## Given data
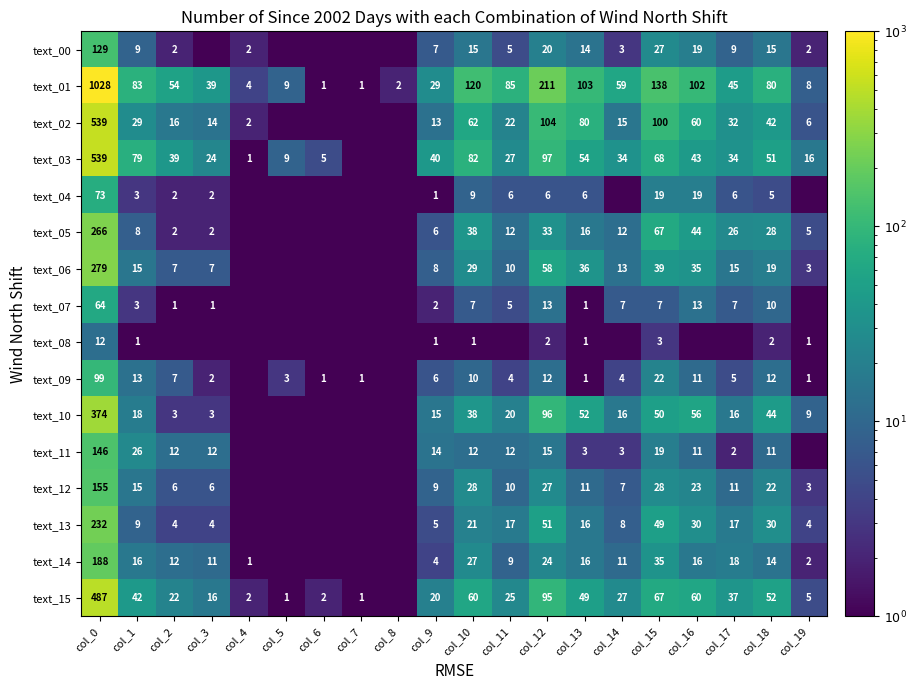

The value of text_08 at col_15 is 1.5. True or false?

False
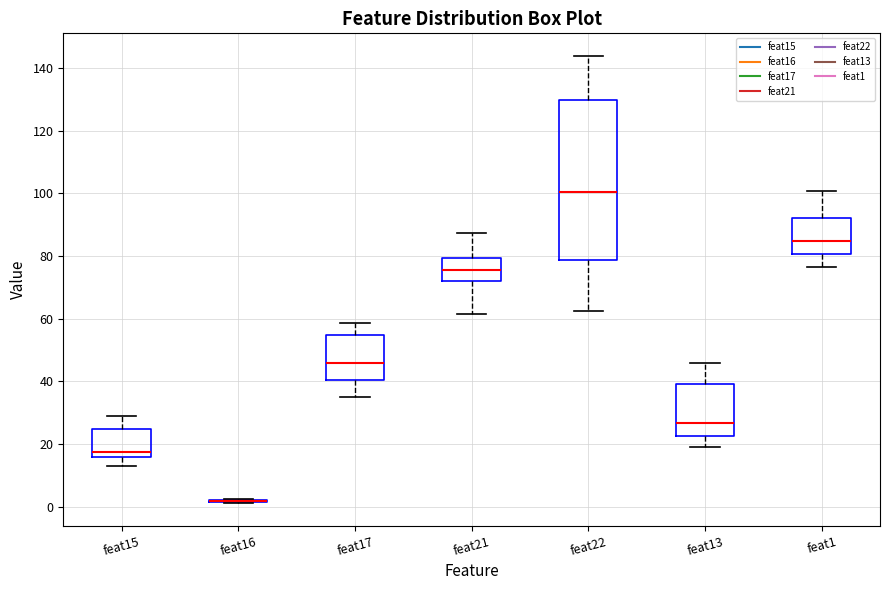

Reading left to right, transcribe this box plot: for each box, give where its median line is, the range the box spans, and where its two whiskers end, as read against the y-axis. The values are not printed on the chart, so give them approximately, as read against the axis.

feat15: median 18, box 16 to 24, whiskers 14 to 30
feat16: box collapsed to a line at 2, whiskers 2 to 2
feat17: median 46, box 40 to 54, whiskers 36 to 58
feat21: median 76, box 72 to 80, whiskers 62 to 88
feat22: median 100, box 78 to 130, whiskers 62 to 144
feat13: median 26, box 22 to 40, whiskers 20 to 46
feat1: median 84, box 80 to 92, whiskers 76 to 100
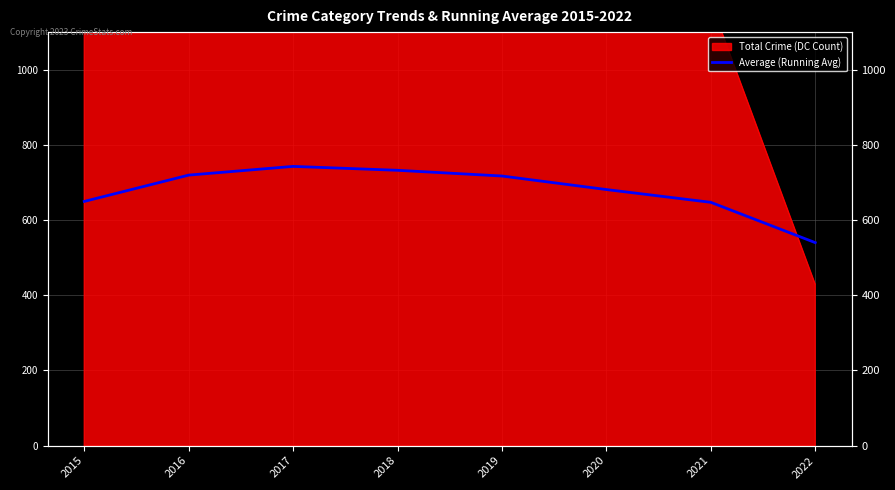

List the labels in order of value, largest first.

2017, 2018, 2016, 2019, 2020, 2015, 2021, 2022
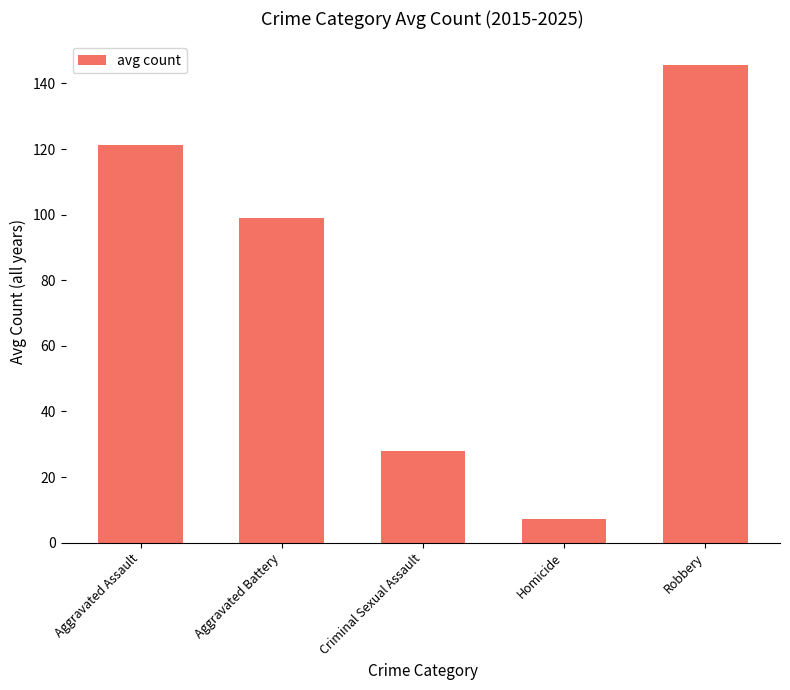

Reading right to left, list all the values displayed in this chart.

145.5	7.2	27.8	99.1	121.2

...

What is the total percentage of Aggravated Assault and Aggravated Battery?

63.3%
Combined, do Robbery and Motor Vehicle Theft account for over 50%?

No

...

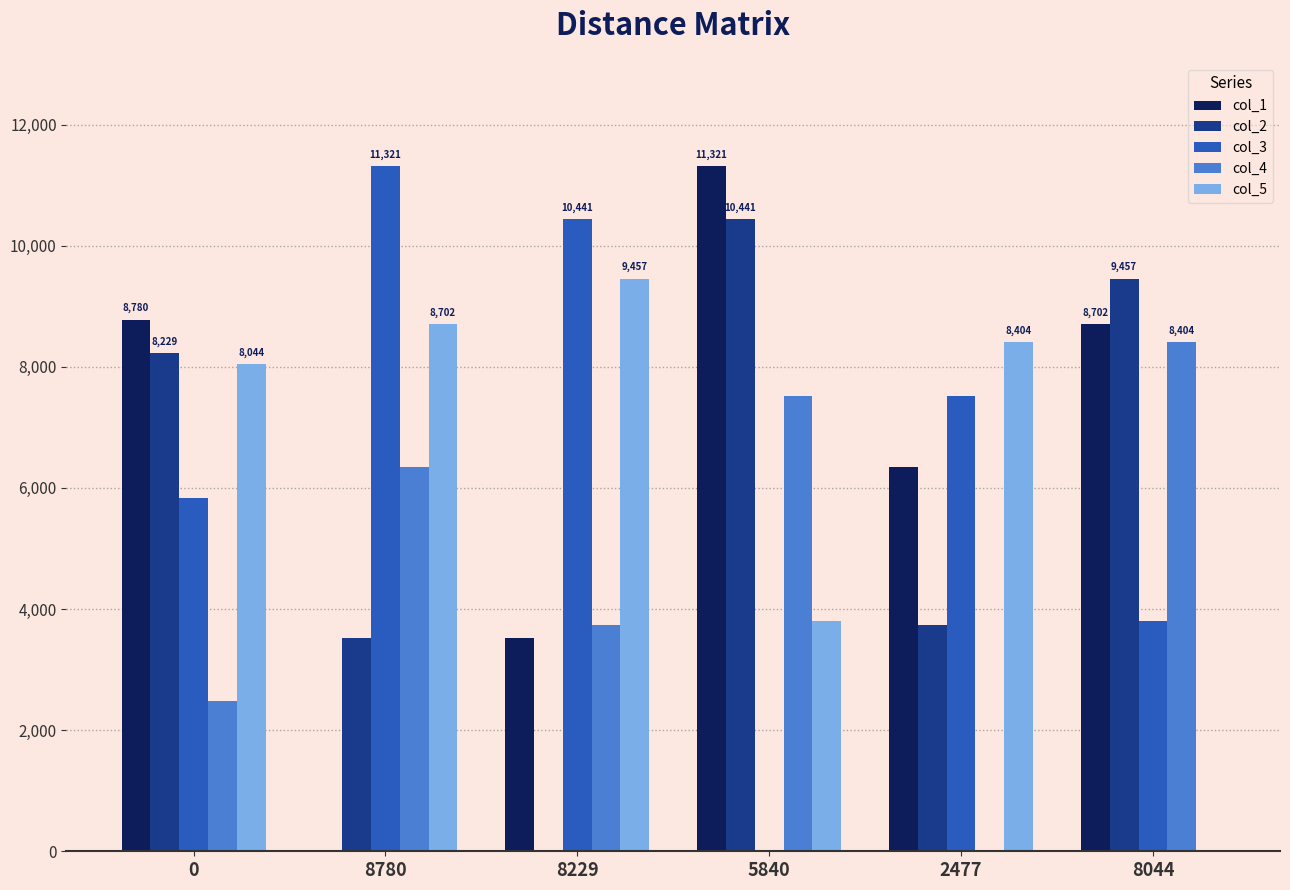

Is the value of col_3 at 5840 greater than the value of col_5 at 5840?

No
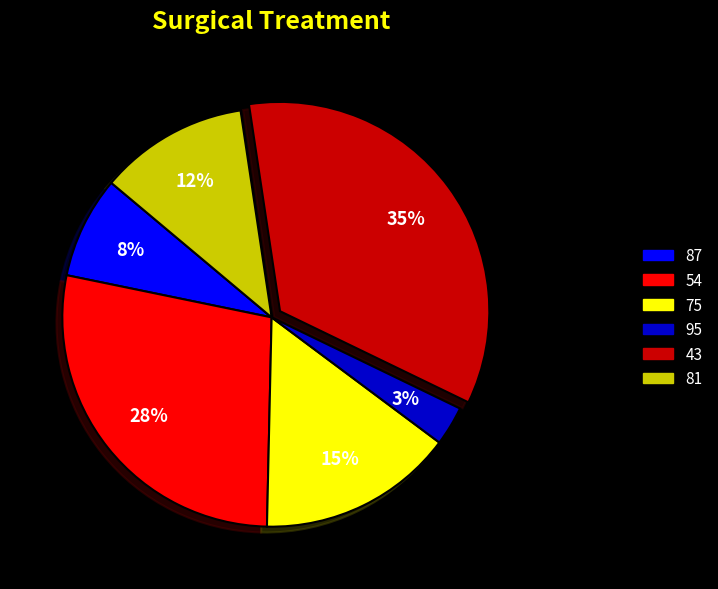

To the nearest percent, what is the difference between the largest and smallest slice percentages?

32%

## Exercise
Which lines in the records above contain the word "right"? Gather each of them and copy it in full.

## Exercise solution
Reading left to right, transcribe this box plot: for each box, give where its median line is, the range the box spans, and where its two whiskers end, as read against the y-axis. The values are not printed on the chart, so give them approximately, as read against the axis.
Reading right to left, list all the values displayed in this chart.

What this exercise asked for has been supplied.